Apesar dos desafios iniciais, Adriano acredita que a Resolução 476 tem potencial para fortalecer o mercado segurador a longo prazo. “Seguradoras que adotarem as novas regras de maneira estratégica podem ganhar uma vantagem competitiva, pois estarão mais bem posicionadas para atrair investidores e talentos qualificados”, prevê.

Além disso, o aumento da governança e da transparência pode contribuir para uma maior estabilidade do setor. “Assegurar que as decisões estratégicas estejam alinhadas aos interesses da companhia e dos segurados é um avanço importante para um setor que precisa ser resiliente e confiável”, conclui Adriano.

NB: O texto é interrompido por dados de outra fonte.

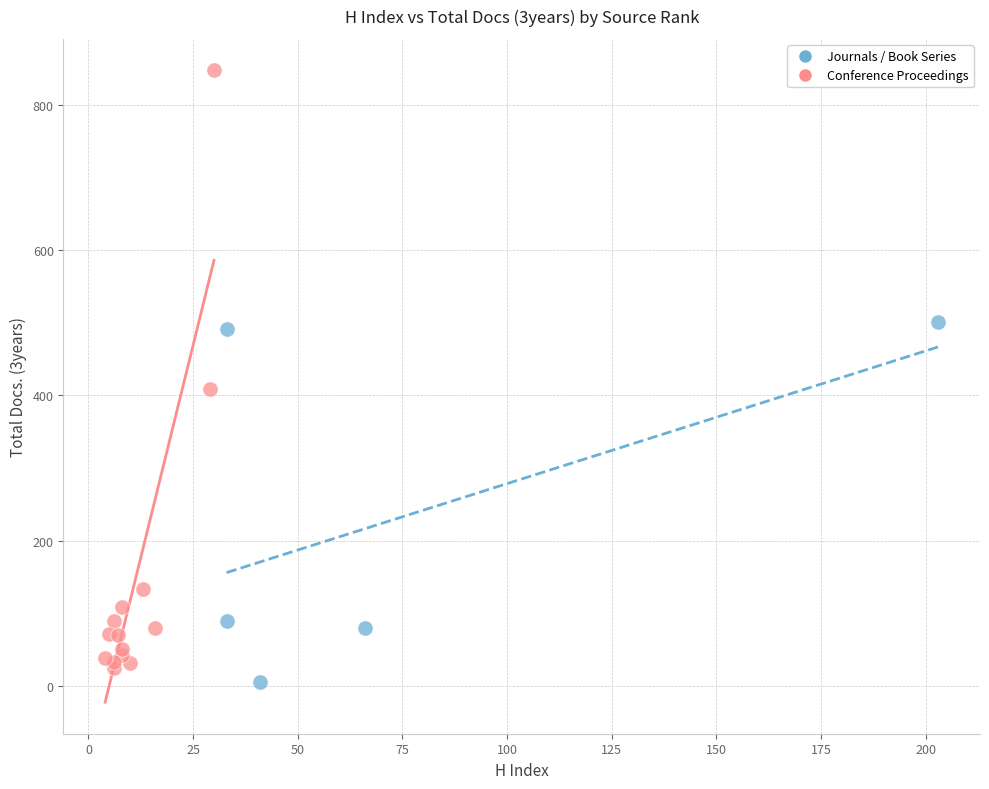

Which series contains the highest Y value?

Conference Proceedings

A Resolução CNSP 476 representa uma mudança profunda na forma como os executivos do setor segurador serão remunerados. A exigência de diferimento da remuneração variável, o pagamento em ações e a criação de Comitês de Remuneração impõem desafios, mas também oportunidades para fortalecer a governança e transparência no setor.

Embora a adaptação demande planejamento e mudanças estruturais, especialistas apontam que, no longo prazo, a norma pode trazer benefícios significativos, garantindo que a remuneração dos executivos esteja alinhada com os objetivos estratégicos das seguradoras e promovendo maior estabilidade para o mercado.